TEXTO FORNECIDO:
=-=-=-=-=

Anna Karina : O icon da Nouvelle Vague






Anna Karina [1940-2019]
créditos: Getty

« Tu me parles avec des mots, moi je te regarde avec des sentiments »

Pierrot le Fou, Jean-Luc Godard


A actriz Anna Karina, eterna musa de Jean-Luc Godard, símbolo da Nouvelle Vaguemorreu ontem, dia 14 Dezembro, em Paris.

De uma beleza ímpar, Anna Karina, de origem dinamarquesa, viu a sua carreira ascender rapidamente nos anos 60. 

Hanne Karin Bayer, seu verdadeiro nome, começou a sua carreira, embora menor, como manequim na casa de alta costura, Coco Chanel. Foi aí que lhe deram o nome de  Anna Karina


Tinha apenas 18 anos quando chegou a Paris, vinda da Dinamarca de auto-stop, cheia de sonhos para ser a
ctriz. Uma franja acastanhada e uns imensos olhos azuis. Lindos!






Anna Karina & Jean-Luc Godard, 1963
credits: Jack Garofalo/ Getty Images

Alguns anos mais tarde, não muitos, Anna Karina realizava o sonho. Tornou-se um dos ícones mais célebres da Nouvelle Vague

Nos anos 60, fez sete filmes con o realizador Jean-Luc Godard, com que esteve casada (1961). Pierrot le Fou, um dos filmes marcantes. A sua frase « Qu’est-ce que j’peux faire, j’sais pas quoi faire ») ficou eternizada.

=-=-=-=-=

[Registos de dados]
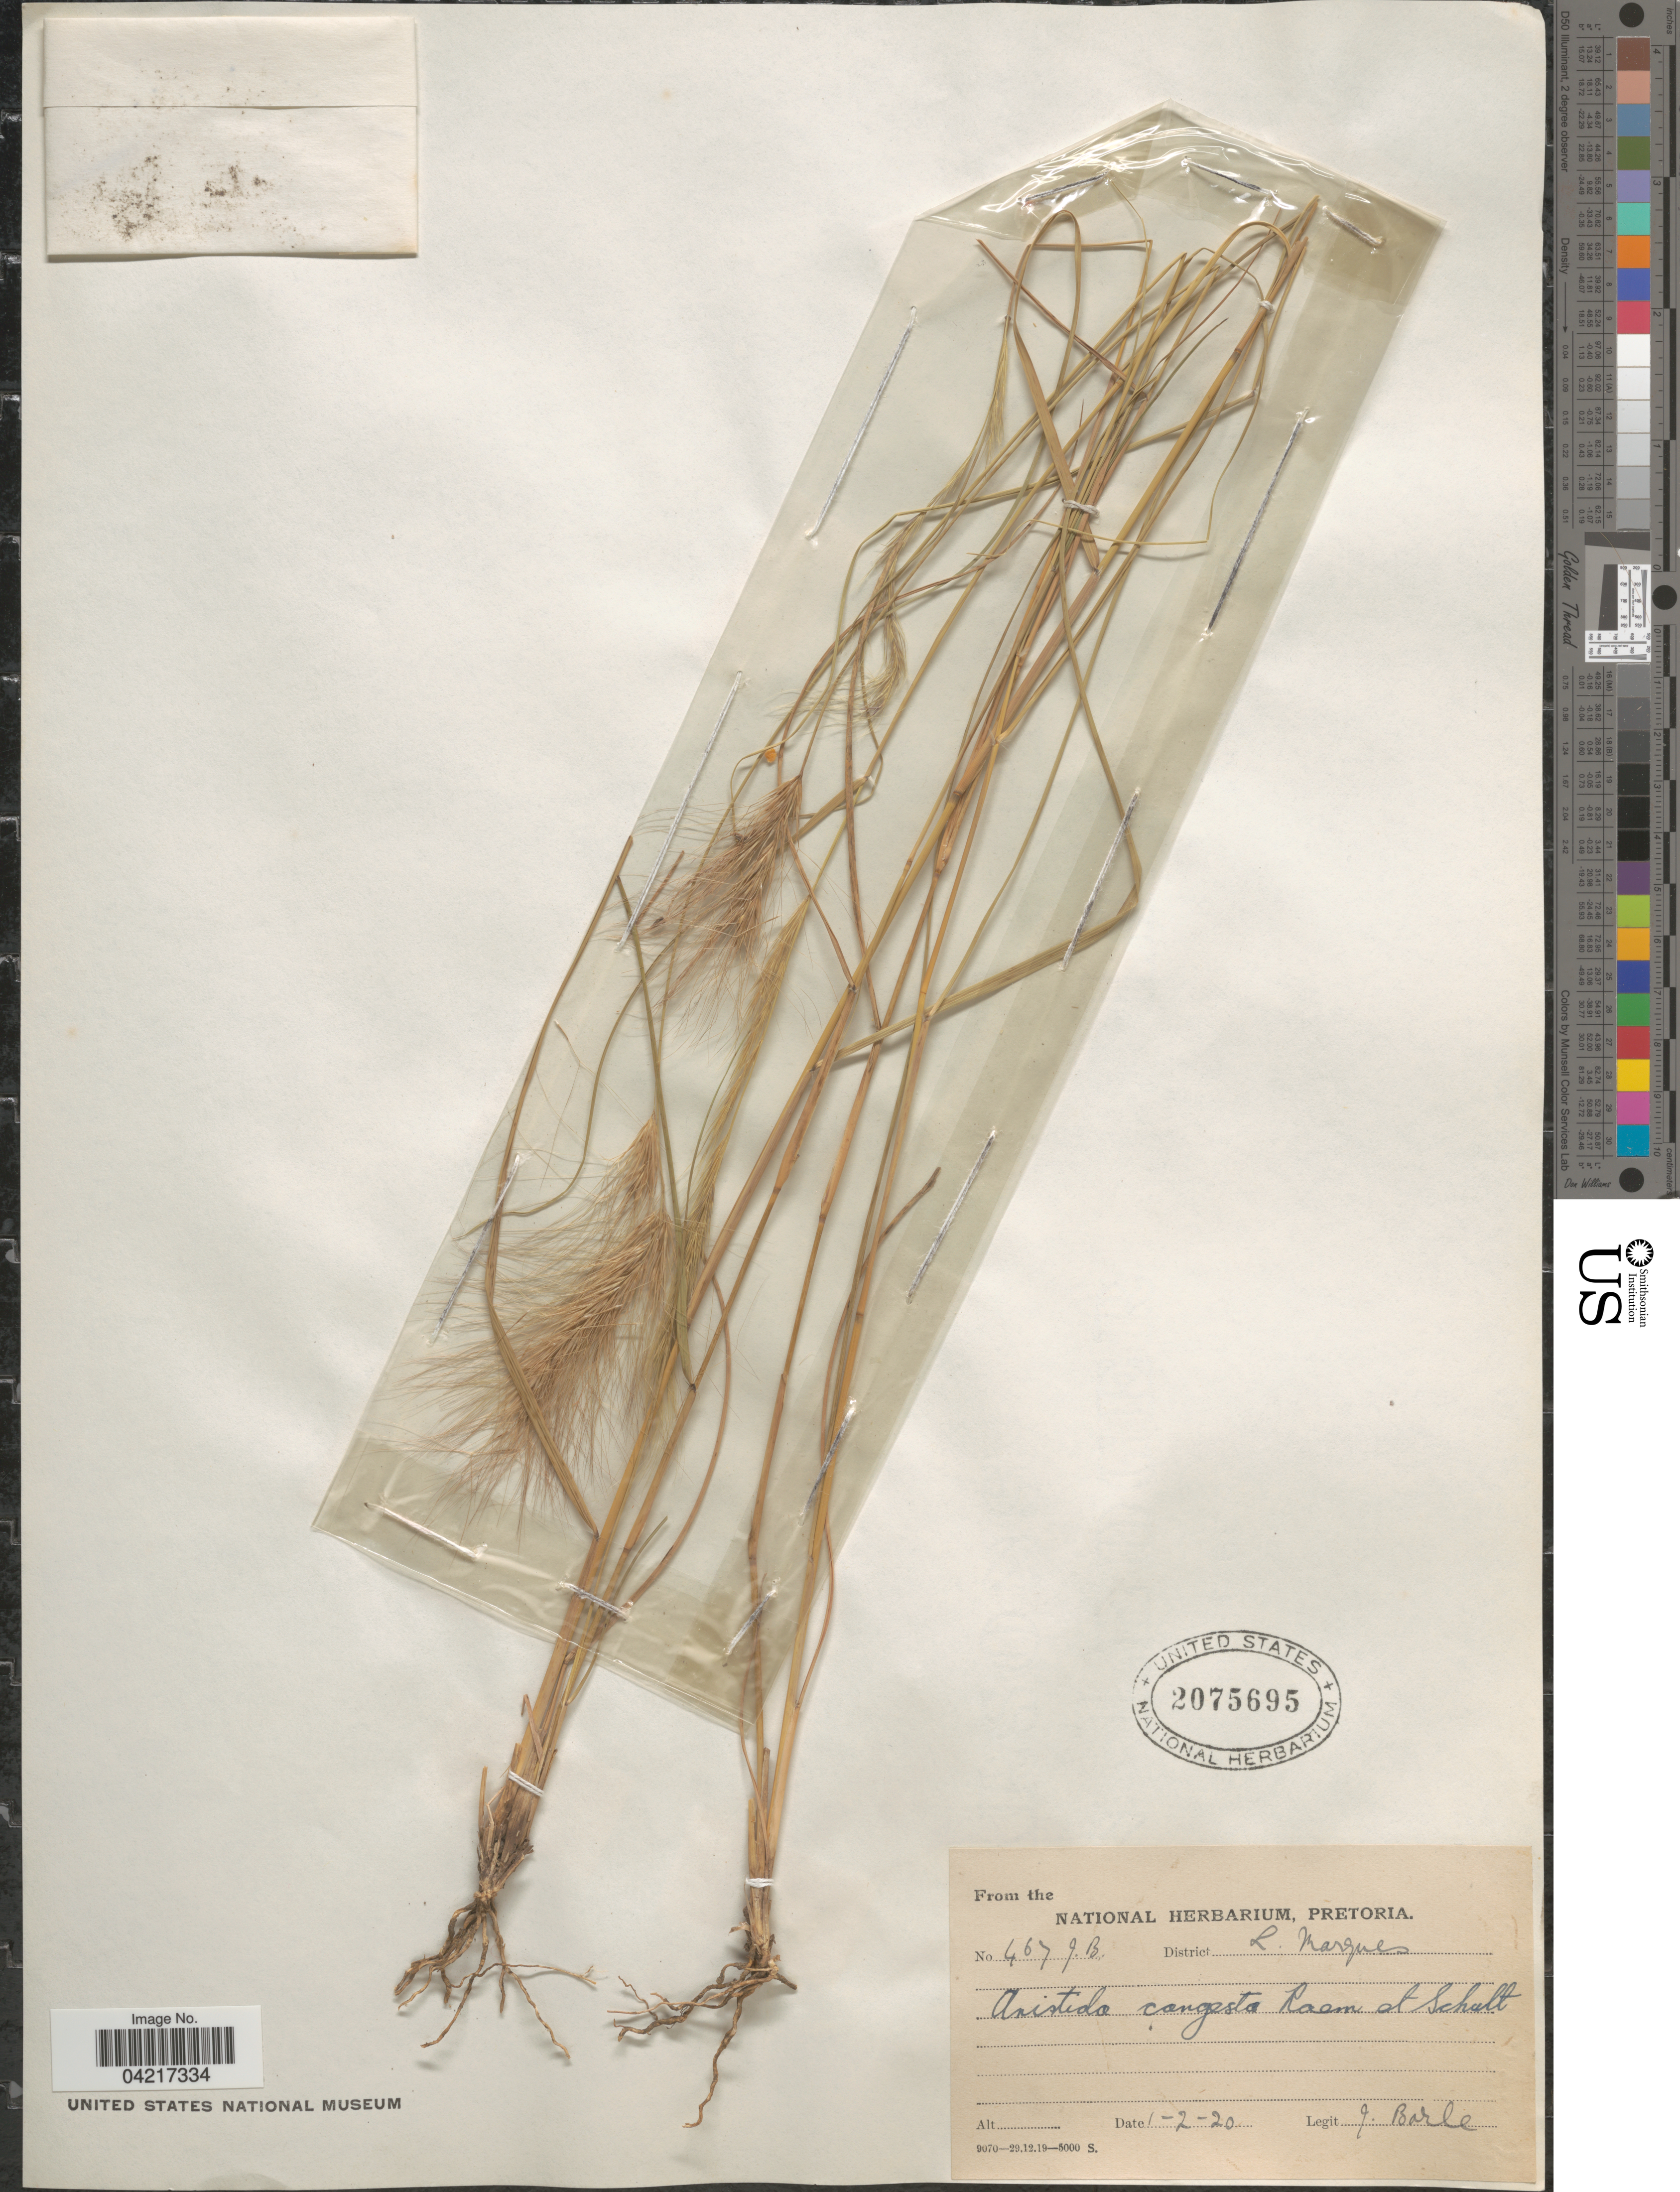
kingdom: Plantae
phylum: Tracheophyta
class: Liliopsida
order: Poales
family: Poaceae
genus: Aristida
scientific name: Aristida congesta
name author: Roem. & Schult.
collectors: J. Borle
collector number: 467J.B.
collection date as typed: Transcribed d/m/y: 1/2/20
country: South Africa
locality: District L. Marques [Mozambique?]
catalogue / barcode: US 2075695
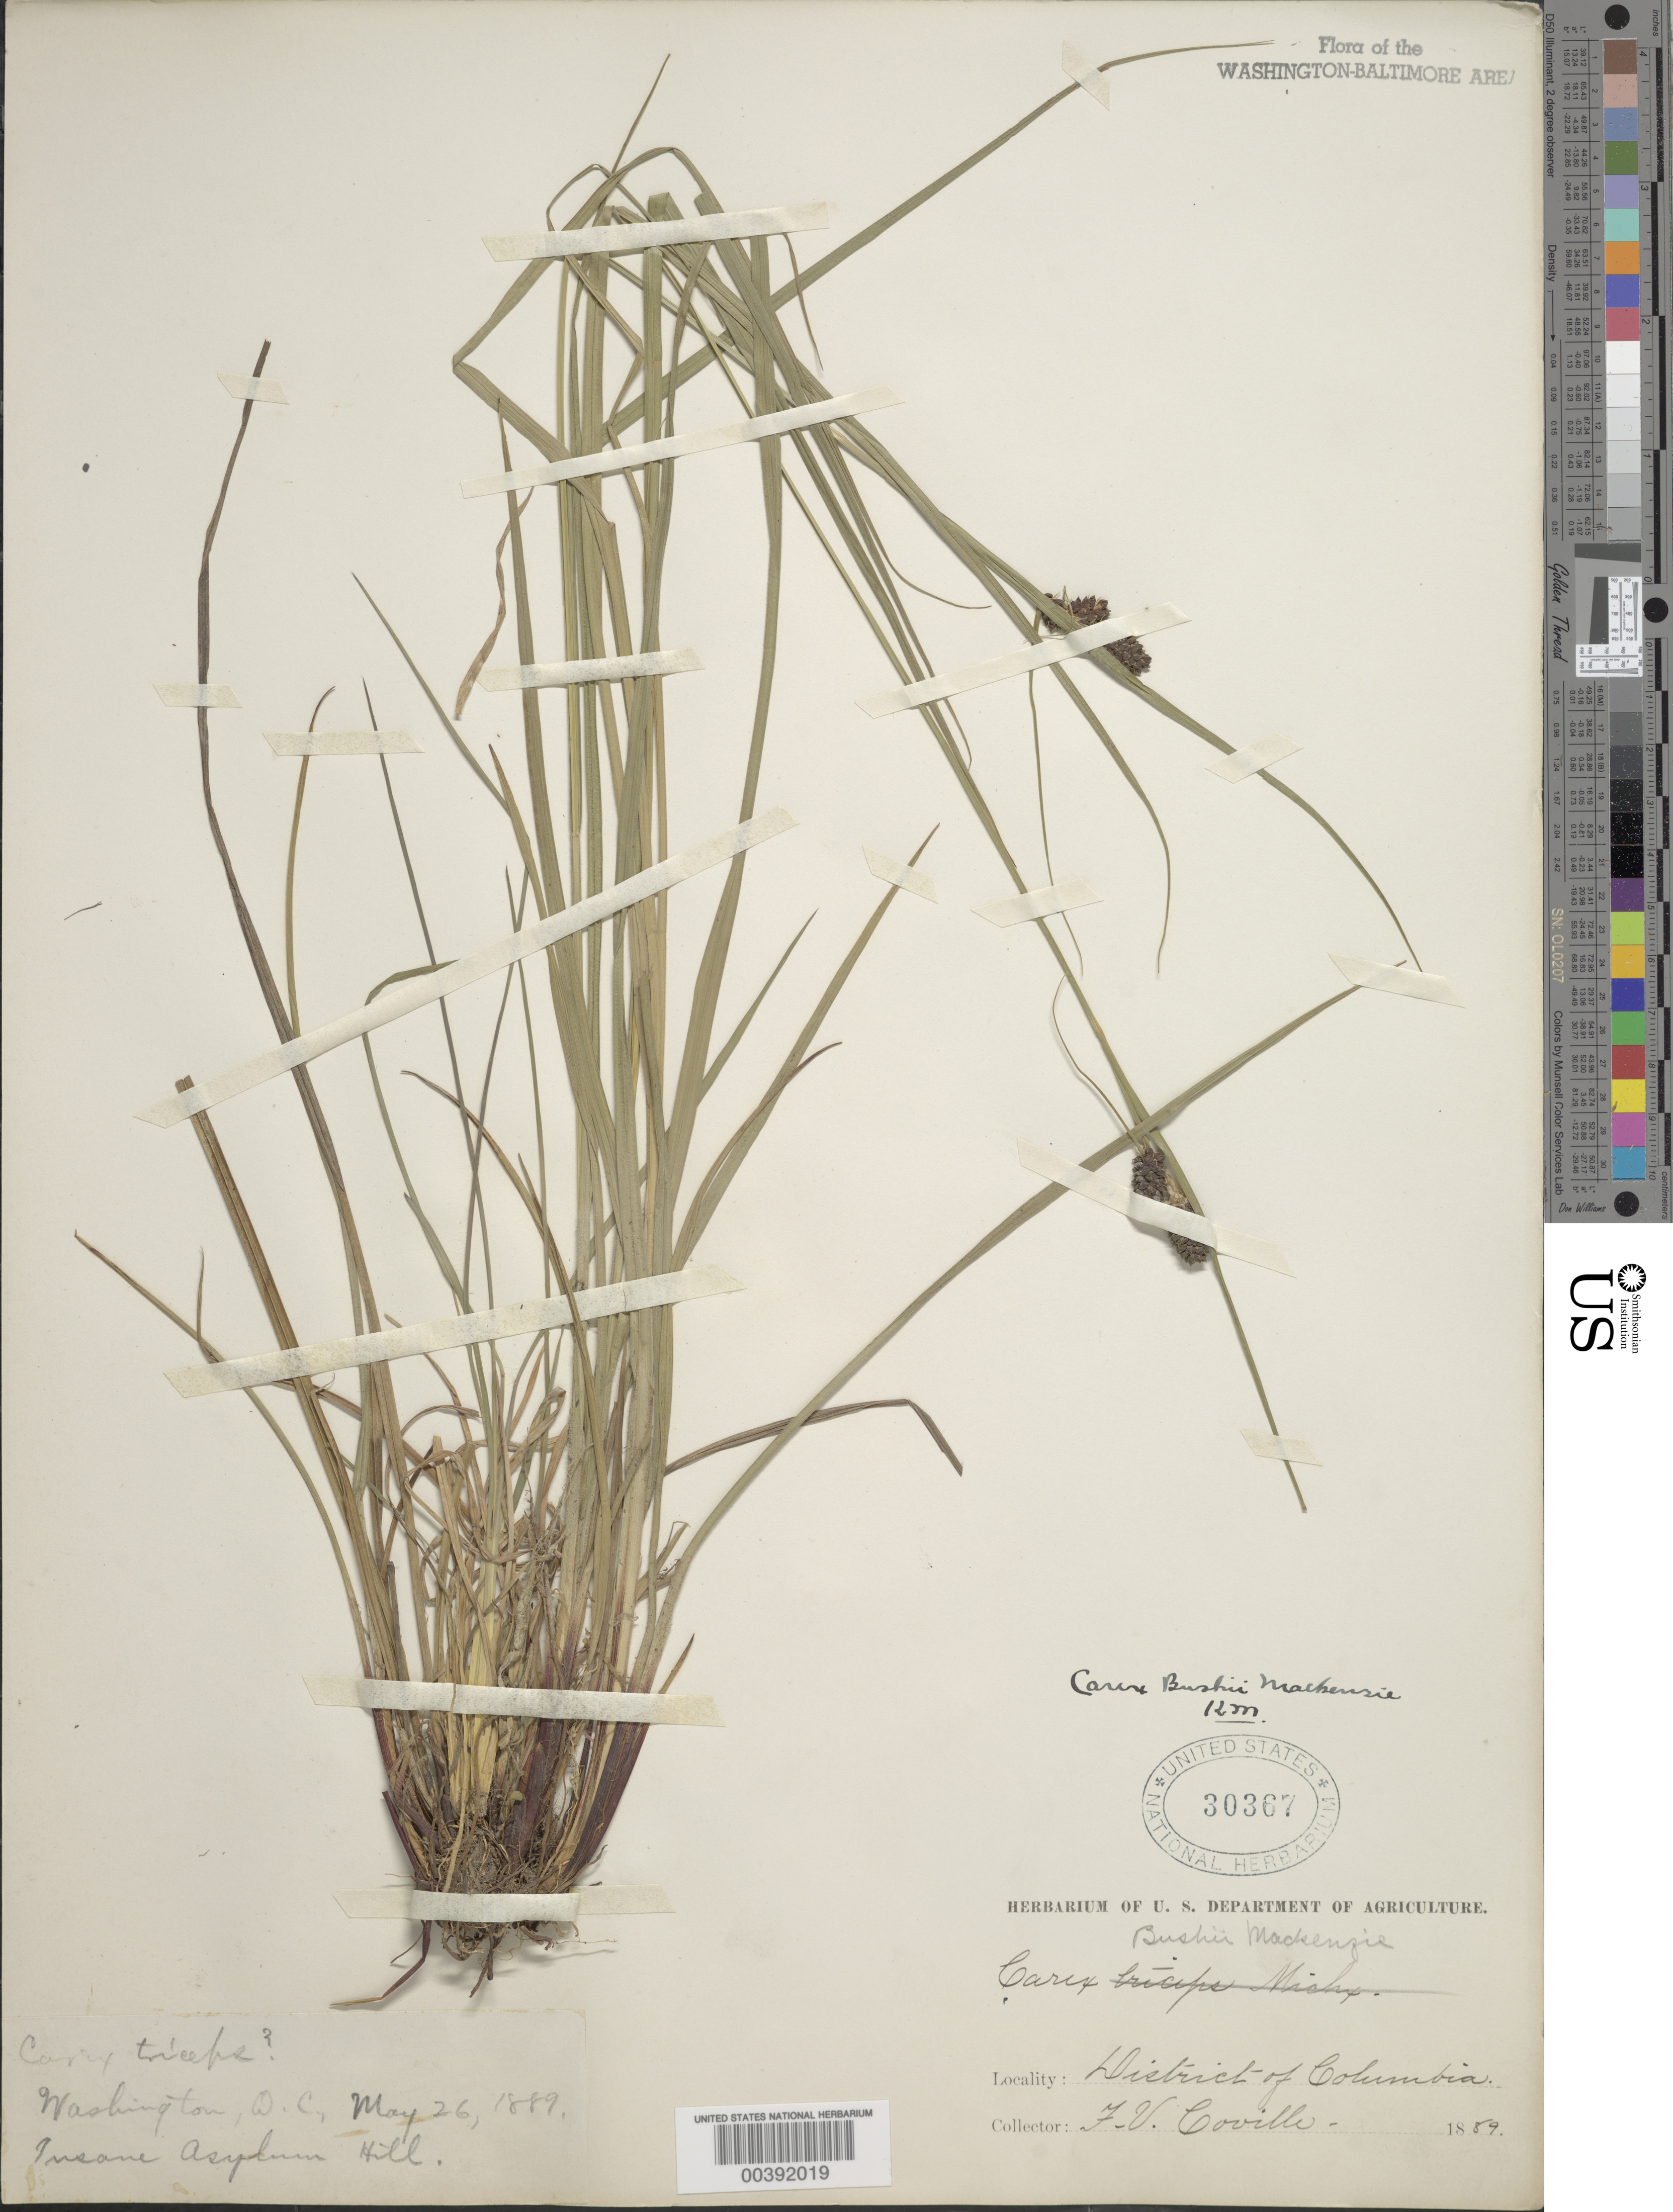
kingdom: Plantae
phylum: Tracheophyta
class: Liliopsida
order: Poales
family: Cyperaceae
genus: Carex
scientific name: Carex bushii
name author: Mack.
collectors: F. V. Coville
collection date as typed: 1889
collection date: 1889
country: United States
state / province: District of Columbia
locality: Insane Asylum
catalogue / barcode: US 30367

=-=-=-=-=

ENUNCIADO 1:
Copie, por favor, do texto sobre Anna Karina o trecho que começa em "Anna Karina [1940-2019]" e vai até "Dezembro, em Paris.".
ENUNCIADO 2:
Diga se cada afirmação concorda com o texto sobre Anna Karina. Responda sim ou não e cite as palavras do texto que o decidem.
(a) Anna Karina era de origem dinamarquesa.
(b) Anna Karina começou a carreira como manequim na casa Dior.
(c) Anna Karina tinha 18 anos quando chegou a Paris.
Os itens provêm de outra fonte.

RESOLUÇÃO 1:
Anna Karina [1940-2019]
créditos: Getty

« Tu me parles avec des mots, moi je te regarde avec des sentiments »

Pierrot le Fou, Jean-Luc Godard


A actriz Anna Karina, eterna musa de Jean-Luc Godard, símbolo da Nouvelle Vaguemorreu ontem, dia 14 Dezembro, em Paris.

RESOLUÇÃO 2:
(a) Sim: "de origem dinamarquesa".
(b) Não: "como manequim na casa de alta costura, Coco Chanel".
(c) Sim: "Tinha apenas 18 anos quando chegou a Paris".